O'er those roof falls look recent, been to that place not long ago and didnt see those.


----------



## nelly (Mar 24, 2011)

Nice!!!

That 5th shot is absolute quality, I love reflection shots


----------



## sYnc_below (Mar 25, 2011)

davetdi said:


> O'er those roof falls look recent, been to that place not long ago and didnt see those.

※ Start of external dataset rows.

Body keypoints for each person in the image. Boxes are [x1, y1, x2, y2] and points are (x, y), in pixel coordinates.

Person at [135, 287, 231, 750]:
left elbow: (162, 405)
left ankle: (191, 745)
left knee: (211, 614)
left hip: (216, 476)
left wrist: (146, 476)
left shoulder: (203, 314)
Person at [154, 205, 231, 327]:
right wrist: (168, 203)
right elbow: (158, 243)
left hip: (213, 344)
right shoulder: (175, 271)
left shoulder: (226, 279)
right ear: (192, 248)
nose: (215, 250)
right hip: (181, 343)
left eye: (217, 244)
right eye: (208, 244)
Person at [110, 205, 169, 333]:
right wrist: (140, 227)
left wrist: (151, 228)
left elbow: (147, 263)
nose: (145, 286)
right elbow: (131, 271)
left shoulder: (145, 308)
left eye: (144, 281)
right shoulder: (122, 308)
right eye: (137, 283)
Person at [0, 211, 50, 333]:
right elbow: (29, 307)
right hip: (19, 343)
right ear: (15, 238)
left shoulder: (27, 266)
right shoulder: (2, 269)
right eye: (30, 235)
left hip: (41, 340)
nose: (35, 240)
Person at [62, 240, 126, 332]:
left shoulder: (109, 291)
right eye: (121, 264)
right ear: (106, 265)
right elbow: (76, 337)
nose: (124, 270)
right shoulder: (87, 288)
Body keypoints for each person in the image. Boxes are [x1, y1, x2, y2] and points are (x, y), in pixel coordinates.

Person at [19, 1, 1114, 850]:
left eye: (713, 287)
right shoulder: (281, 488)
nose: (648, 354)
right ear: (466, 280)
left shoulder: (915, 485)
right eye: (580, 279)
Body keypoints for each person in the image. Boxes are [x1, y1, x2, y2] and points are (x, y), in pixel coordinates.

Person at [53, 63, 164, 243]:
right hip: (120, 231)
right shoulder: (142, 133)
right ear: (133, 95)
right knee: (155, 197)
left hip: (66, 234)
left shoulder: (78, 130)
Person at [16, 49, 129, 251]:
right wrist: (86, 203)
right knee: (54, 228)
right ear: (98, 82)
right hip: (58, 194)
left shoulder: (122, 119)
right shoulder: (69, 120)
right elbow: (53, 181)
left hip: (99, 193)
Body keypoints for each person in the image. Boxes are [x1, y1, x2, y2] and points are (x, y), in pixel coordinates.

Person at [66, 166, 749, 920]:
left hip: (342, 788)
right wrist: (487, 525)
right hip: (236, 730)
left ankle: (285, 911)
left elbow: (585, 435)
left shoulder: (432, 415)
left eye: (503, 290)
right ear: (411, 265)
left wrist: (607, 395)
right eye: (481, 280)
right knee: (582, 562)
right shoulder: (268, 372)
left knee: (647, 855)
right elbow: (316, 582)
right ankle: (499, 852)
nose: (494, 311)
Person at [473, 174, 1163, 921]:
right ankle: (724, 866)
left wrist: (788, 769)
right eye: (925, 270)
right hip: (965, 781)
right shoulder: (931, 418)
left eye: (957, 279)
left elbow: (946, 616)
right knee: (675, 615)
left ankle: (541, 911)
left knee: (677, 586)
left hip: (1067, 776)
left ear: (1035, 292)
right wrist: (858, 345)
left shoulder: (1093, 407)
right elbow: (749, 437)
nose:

They have been there years.


----------



## davetdi (Mar 25, 2011)

tocsin_bang said:


> They have been there years.



ok, must had missed them then!

how far did you venture in as it must be pretty wet down there at the moment?


----------



## V70 (Mar 25, 2011)

Very nice, well lit shots. I especially like the pic of the flooded tunnel


----------



## Parkus. (Mar 25, 2011)

Fascinating, as per usual 

Could the blue/purple be calcium carbonate? Although saying that is looks more slate-like.


----------



## TeeJF (Apr 2, 2011)

Awesome pics, awesome place!


----------



## swanseamale47 (Apr 2, 2011)

Great pics thanks for sharing, wouldn't mind some more info on the led light though.


----------



## sYnc_below (Apr 2, 2011)

swanseamale47 said:


> Great pics thanks for sharing, wouldn't mind some more info on the led light though.



You've got mail


----------



## filmknight (Apr 3, 2011)

Nice explore and pics. I hope I can find somewhere similar in my neck of the woods in Dorset.


----------